Kenyan president’s humbling shows power of African youth

Nairobi, Kenya

The events that led William Ruto to abandon his budget might in time be seen as a milestone moment – not only for Kenya’s president but also for the power of youth on the world’s youngest continent.

Through the potency of protest, organised largely organically, a movement initiated by young people on social media has forced one of Africa’s most internationally regarded leaders to junk his flagship policy.

It is not that Mr Ruto now realises he had been wrong to push for the tax hikes which caused so much anger across Kenya. In fact he began his address to the nation on Wednesday with a robust and detailed explanation of exactly why he believed they were needed.

His government, he said, had made the tough choices necessary to stabilise the economy and to help ease Kenya out of a debt trap which forces it to spend 61 cents of every tax dollar on repaying its loans.

The finance bill was essential, he claimed, to “redeem our country from the discomfort of debt and assert our sovereignty”.

That makes it all the more astonishing that the turmoil of recent days has forced the embattled president to change course so completely.

Instead of raising extra revenue, Mr Ruto now intends to balance the books by introducing a new programme of public austerity.

It will notably include a cut to spending in his own office – a clear nod to the fury heard from many on the streets about perceived corruption and government largesse.

And in an attempt to reach out directly to Kenya’s youth, the president promised to engage and listen to them.

Mr Ruto spoke in front of an audience of his own MPs, whom he thanked for having backed his bill.
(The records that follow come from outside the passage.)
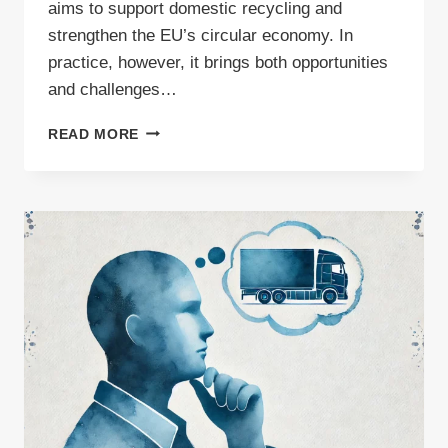
aims to support domestic recycling and
strengthen the EU’s circular economy. In
practice, however, it brings both opportunities
and challenges…
WHAT
READ MORE
THE
EC’S
“STEEL
AND
METALS
ACTION
PLAN”
MEANS
FOR
WASTE
CARRIERS?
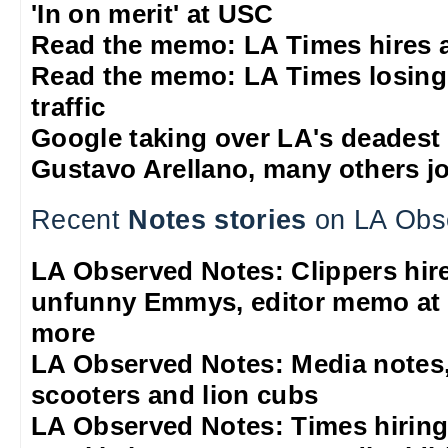
'In on merit' at USC
Read the memo: LA Times hires 
Read the memo: LA Times losing
traffic
Google taking over LA's deadest
Gustavo Arellano, many others jo
Recent
Notes stories
on LA Obs
LA Observed Notes: Clippers hire 
unfunny Emmys, editor memo at 
more
LA Observed Notes: Media notes,
scooters and lion cubs
LA Observed Notes: Times hiring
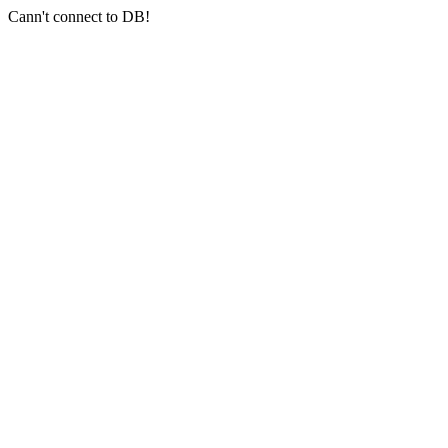
Cann't connect to DB!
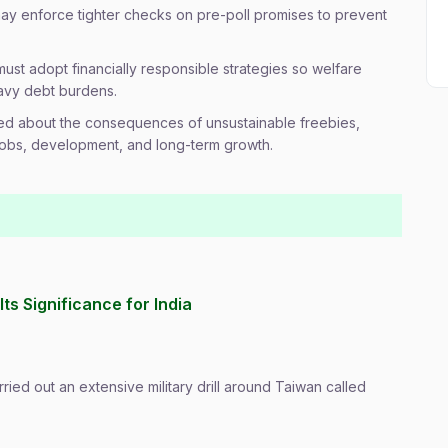
y enforce tighter checks on pre-poll promises to prevent
ust adopt financially responsible strategies so welfare
avy debt burdens.
ed about the consequences of unsustainable freebies,
obs, development, and long-term growth.
Its Significance for India
ried out an extensive military drill around Taiwan called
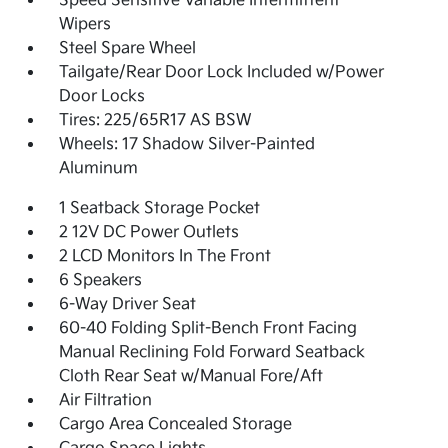
Speed Sensitive Variable Intermittent
Wipers
Steel Spare Wheel
Tailgate/Rear Door Lock Included w/Power
Door Locks
Tires: 225/65R17 AS BSW
Wheels: 17 Shadow Silver-Painted
Aluminum
1 Seatback Storage Pocket
2 12V DC Power Outlets
2 LCD Monitors In The Front
6 Speakers
6-Way Driver Seat
60-40 Folding Split-Bench Front Facing
Manual Reclining Fold Forward Seatback
Cloth Rear Seat w/Manual Fore/Aft
Air Filtration
Cargo Area Concealed Storage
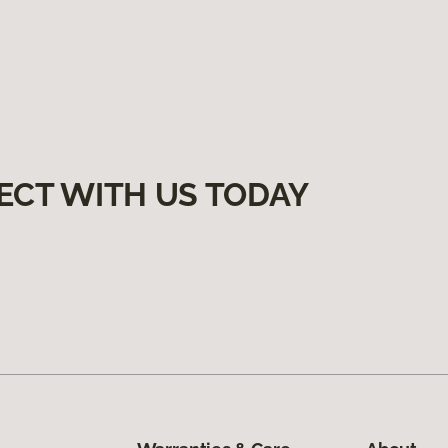
ECT WITH US TODAY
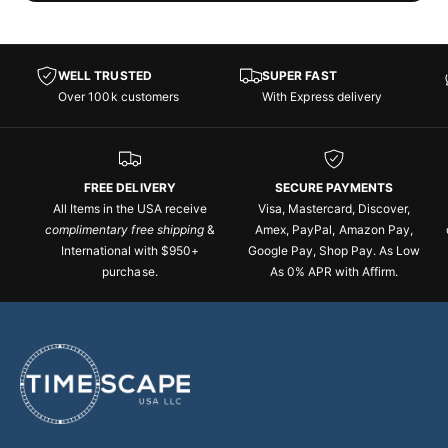
WELL TRUSTED
SUPER FAST
Over 100k customers
With Express delivery
FREE DELIVERY
SECURE PAYMENTS
All Items in the USA receive
Visa, Mastercard, Discover,
complimentary free shipping
&
Amex, PayPal, Amazon Pay,
International with $950+
Google Pay, Shop Pay. As Low
purchase.
As 0% APR with Affirm.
Many might now be forgiven for wondering where his U-turn leaves their credibility.

There is no doubt that the last two days have been severely bruising for the president.
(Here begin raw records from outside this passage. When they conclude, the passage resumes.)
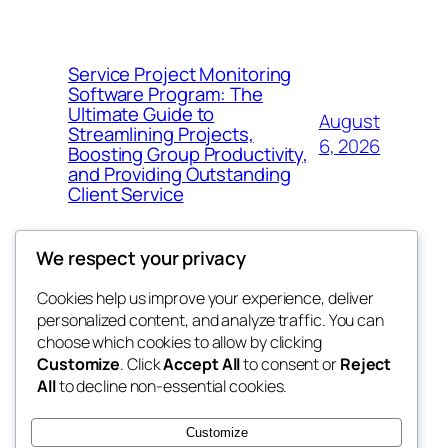
Service Project Monitoring
Software Program: The
Ultimate Guide to
August
Streamlining Projects,
6, 2026
Boosting Group Productivity,
and Providing Outstanding
Client Service
We respect your privacy
Cookies help us improve your experience, deliver
Blog
Events
personalized content, and analyze traffic. You can
george
About
Shop
choose which cookies to allow by clicking
Customize
. Click
Accept All
to consent or
Reject
FAQs
Patterns
All
to decline non-essential cookies.
Authors
Themes
My WordPress Blog
Customize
His security forces were roundly condemned for a brutal response to Tuesday’s demonstrations in which at least 22 people are reported to have died, several shot by police.

In the immediate aftermath of the bloody protests Mr Ruto highlighted the criminal excesses at the heart of the chaos, threatening a robust response to the storming of parliament and widespread looting.

But his concession on the substance of his policy on Wednesday came too with the acceptance that the demonstrations had at heart been a legitimate expression of anger.

“It has become evident,” he acknowledged, “that members of the public still insist on the need for us to make more concessions”.

“I run a government, but I also lead people, and the people have spoken.”

At home, the question now is whether the people believe the withdrawal of Mr Ruto’s finance bill goes far enough.

Some have called for planned protests on Thursday to go ahead, demanding the president’s resignation.

The days ahead will show whether the genie of public fury can be put back into the bottle.
Beyond Kenya, Mr Ruto will be wondering how the crisis has affected his global standing.

Some of his country’s closest diplomatic allies and the UN secretary general demanded Kenya uphold the right to peaceful public protest.

That pressure might have played a part in the difference in tone between his speeches Tuesday and Wednesday.

Perhaps the backlash to the violence displayed by his security forces will prove as powerful in shaping Mr Ruto’s response as the sight of thousands demonstrating against him.

Whatever led to his new path, less than two years into his tenure the task now for Mr Ruto is to rebuild and to regain momentum.

But Kenya’s president is left to pursue an economic policy which he doesn’t seem to believe in.

Some of Mr Ruto’s opponents may see today’s message as a statement of intent – a lesson hard-learned by a humbled leader.
But for others this victory over the powerful might provide fresh impetus to keep challenging the president’s authority.

And this episode could resonate elsewhere in Africa too.

Because although Mr Ruto’s U-turn was driven ultimately by more than just the anger of the young, he recognised himself that it was Kenya’s youth who sparked the fire.

As a continent, Africa has the youngest population on earth, with almost three-quarters of citizens under 35.

Many of them will see Wednesday’s events as proof that with enough determination, they can force their leaders to hear their voices.